___ Extracted records

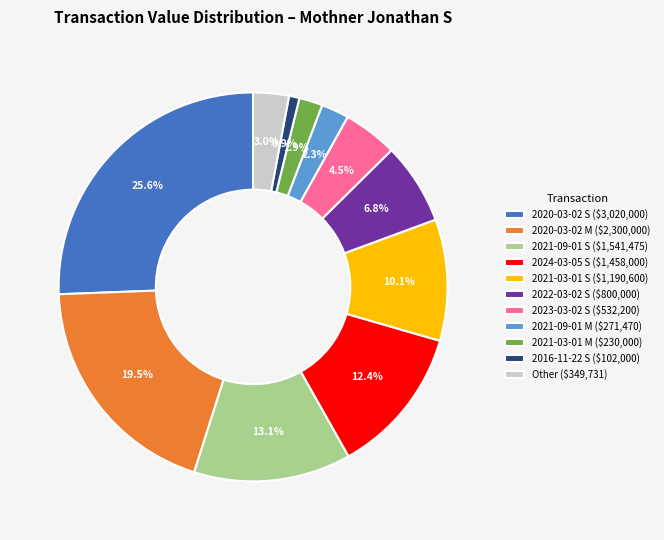

Which slice is the smallest?

2016-11-22 S ($102,000)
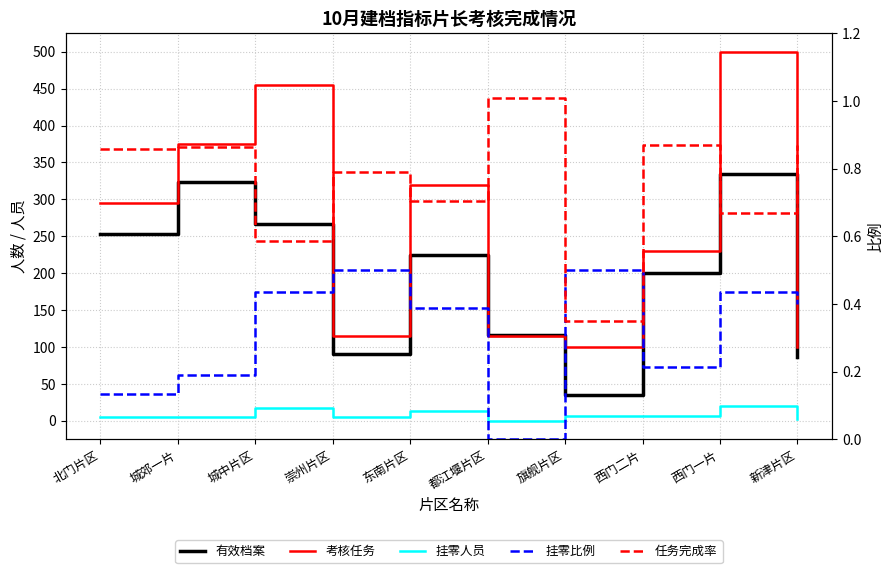

How many data points in 考核任务 are less than 295?

5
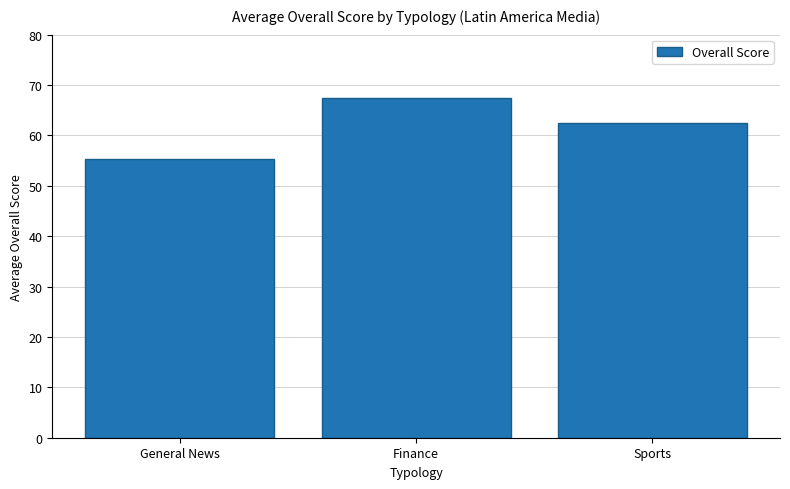

True or false: the data shows 67.5 at Finance.

True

______

Task description >>
Reproduce the material above word for word, leaving out the pictures.

Answer to this problem >>
Which slice is the smallest?

2016-11-22 S ($102,000)

How many data points in 考核任务 are less than 295?

5

True or false: the data shows 67.5 at Finance.

True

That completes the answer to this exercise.